*TASK PROMPT*.
Copy out the text of these lines word for word, leaving out the pictures.

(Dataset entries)
+===+
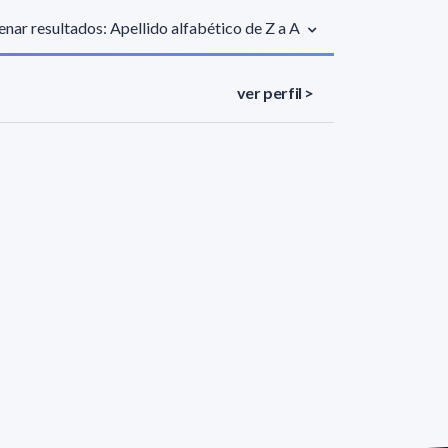
nar resultados: Apellido alfabético de Z a A
ver perfil >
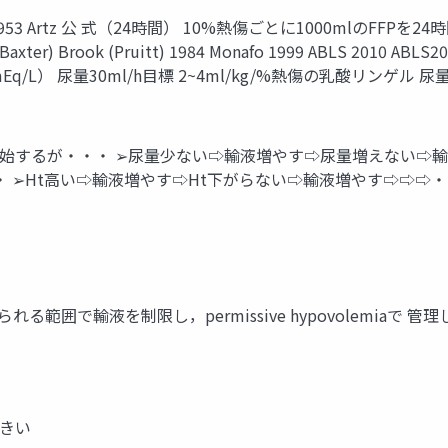
953 Artz 公 式（24時間） 10%熱傷ごとに1000mlのFFPを24
 (Baxter) Brook (Pruitt) 1984 Monafo 1999 ABLS 20
/L） 尿量30ml/h目標 2~4ml/kg/%熱傷の乳酸リンゲル 尿量0
始するが・・・ ➢尿量少ない⇨輸液増やす⇨尿量増えない⇨輸
・ ➢Ht高い⇨輸液増やす⇨Ht下がらない⇨輸液増やす⇨⇨⇨
出量が得られる範囲で輸液を制限し，permissive hypovole
大きい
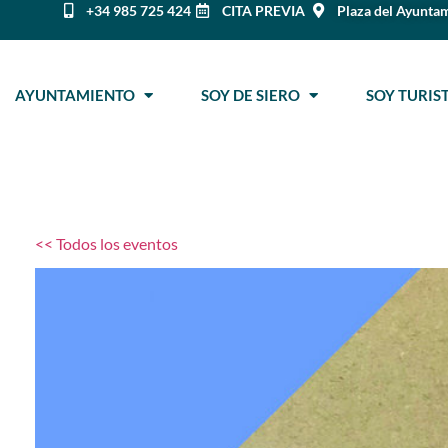
+34 985 725 424
CITA PREVIA
Plaza del Ayuntam
AYUNTAMIENTO
SOY DE SIERO
SOY TURI
<< Todos los eventos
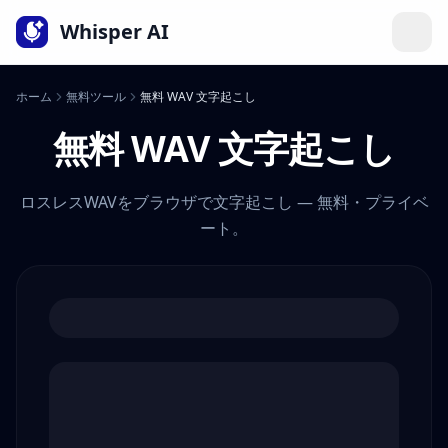
言語
Whisper AI
ホーム
無料ツール
無料 WAV 文字起こし
無料 WAV 文字起こし
ロスレスWAVをブラウザで文字起こし — 無料・プライベ
ート。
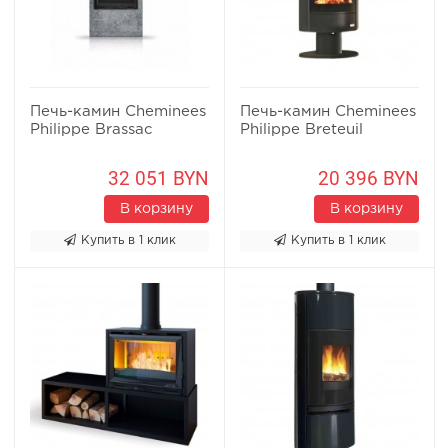
Печь-камин Cheminees
Печь-камин Cheminees
Philippe Brassac
Philippe Breteuil
32 051 BYN
20 396 BYN
В корзину
В корзину
Купить в 1 клик
Купить в 1 клик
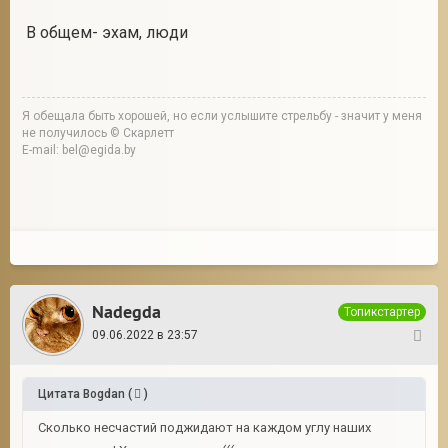
В общем- эхам, люди
Я обещала быть хорошей, но если услышите стрельбу - значит у меня
не получилось © Скарлетт
E-mail: bel@egida.by
Nadegda
Топикстартер
09.06.2022 в 23:57
10
Цитата
Bogdan
(
)
Сколько несчастий поджидают на каждом углу наших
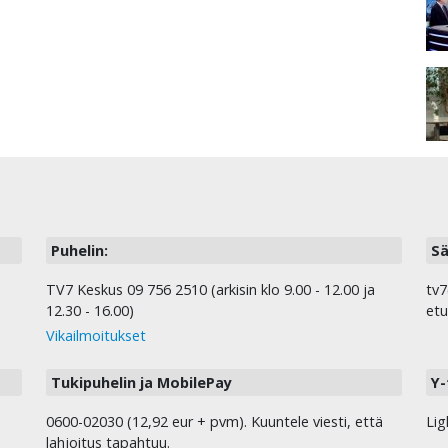
Puhelin:
Sä
TV7 Keskus 09 756 2510 (arkisin klo 9.00 - 12.00 ja
tv7
12.30 - 16.00)
etu
Vikailmoitukset
Tukipuhelin ja MobilePay
Y-
0600-02030 (12,92 eur + pvm). Kuuntele viesti, että
Lig
lahjoitus tapahtuu.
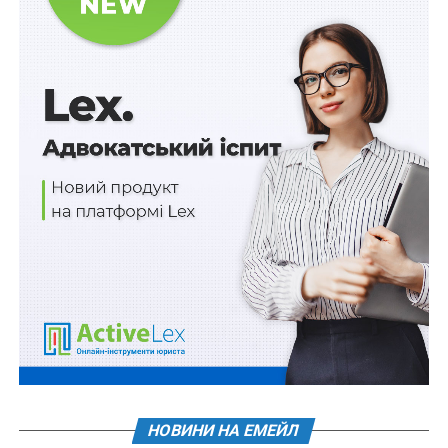
ЄС щодо взаємного визнання гарантій походження
для біометану;
– забезпечення проведення комунікації з
Європейською Комісією щодо офіційного
роз’яснення для держав – членів ЄС, що український
біометан, поданий до газової мережі та
сертифікований відповідно до визнаних
Європейською Комісією добровільних схем
сертифікації, відповідає директивам ЄС у сфері
відновлюваної енергетики та враховує цілі держав –
членів ЄС з розвитку відновлюваної енергетики
(відповідно до Директиви (ЄС) 2023/2413
Європейського Парламенту та Ради від 18 жовтня
2023 р. про внесення змін до Директиви (ЄС)
2018/2001
, Регламенту (ЄС)
2018/1999
і Директиви
98/70/ЄС щодо сприяння використанню енергії з
відновлюваних джерел, а також скасування
НОВИНИ НА ЕМЕЙЛ
Директиви Ради (ЄС) 2015/652 та Імплементаційного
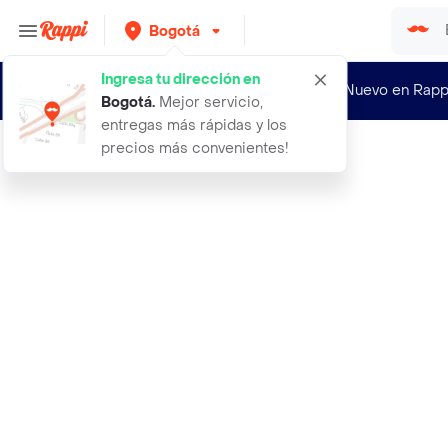
Bogotá
Ingresa tu dirección en
¿Nuevo en Rapp
Bogotá
.
Mejor servicio,
entregas más rápidas y los
precios más convenientes!
Rappi
20 velas espiral colores neon ideal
+===+
*RESULT FOR THIS TASK*.
nar resultados: Apellido alfabético de Z a A
ver perfil >
953 Artz 公 式（24時間） 10%熱傷ごとに1000mlのFFPを24
 (Baxter) Brook (Pruitt) 1984 Monafo 1999 ABLS 20
/L） 尿量30ml/h目標 2~4ml/kg/%熱傷の乳酸リンゲル 尿量0
始するが・・・ ➢尿量少ない⇨輸液増やす⇨尿量増えない⇨輸
・ ➢Ht高い⇨輸液増やす⇨Ht下がらない⇨輸液増やす⇨⇨⇨
出量が得られる範囲で輸液を制限し，permissive hypovole
大きい
+34 985 725 424
CITA PREVIA
Plaza del Ayuntam
AYUNTAMIENTO
SOY DE SIERO
SOY TURI
<< Todos los eventos
言語
Whisper AI
ホーム
無料ツール
無料 WAV 文字起こし
無料 WAV 文字起こし
ロスレスWAVをブラウザで文字起こし — 無料・プライベ
ート。
Печь-камин Cheminees
Печь-камин Cheminees
Philippe Brassac
Philippe Breteuil
32 051 BYN
20 396 BYN
В корзину
В корзину
Купить в 1 клик
Купить в 1 клик
В общем- эхам, люди
Я обещала быть хорошей, но если услышите стрельбу - значит у меня
не получилось © Скарлетт
E-mail: bel@egida.by
Nadegda
Топикстартер
09.06.2022 в 23:57
10
Цитата
Bogdan
(
)
Сколько несчастий поджидают на каждом углу наших
Puhelin:
Sä
TV7 Keskus 09 756 2510 (arkisin klo 9.00 - 12.00 ja
tv7
12.30 - 16.00)
etu
Vikailmoitukset
Tukipuhelin ja MobilePay
Y-
0600-02030 (12,92 eur + pvm). Kuuntele viesti, että
Lig
lahjoitus tapahtuu.
ЄС щодо взаємного визнання гарантій походження
для біометану;
– забезпечення проведення комунікації з
Європейською Комісією щодо офіційного
роз’яснення для держав – членів ЄС, що український
біометан, поданий до газової мережі та
сертифікований відповідно до визнаних
Європейською Комісією добровільних схем
сертифікації, відповідає директивам ЄС у сфері
відновлюваної енергетики та враховує цілі держав –
членів ЄС з розвитку відновлюваної енергетики
(відповідно до Директиви (ЄС) 2023/2413
Європейського Парламенту та Ради від 18 жовтня
2023 р. про внесення змін до Директиви (ЄС)
2018/2001
, Регламенту (ЄС)
2018/1999
і Директиви
98/70/ЄС щодо сприяння використанню енергії з
відновлюваних джерел, а також скасування
НОВИНИ НА ЕМЕЙЛ
Директиви Ради (ЄС) 2015/652 та Імплементаційного
Bogotá
Ingresa tu dirección en
¿Nuevo en Rapp
Bogotá
.
Mejor servicio,
entregas más rápidas y los
precios más convenientes!
Rappi
20 velas espiral colores neon ideal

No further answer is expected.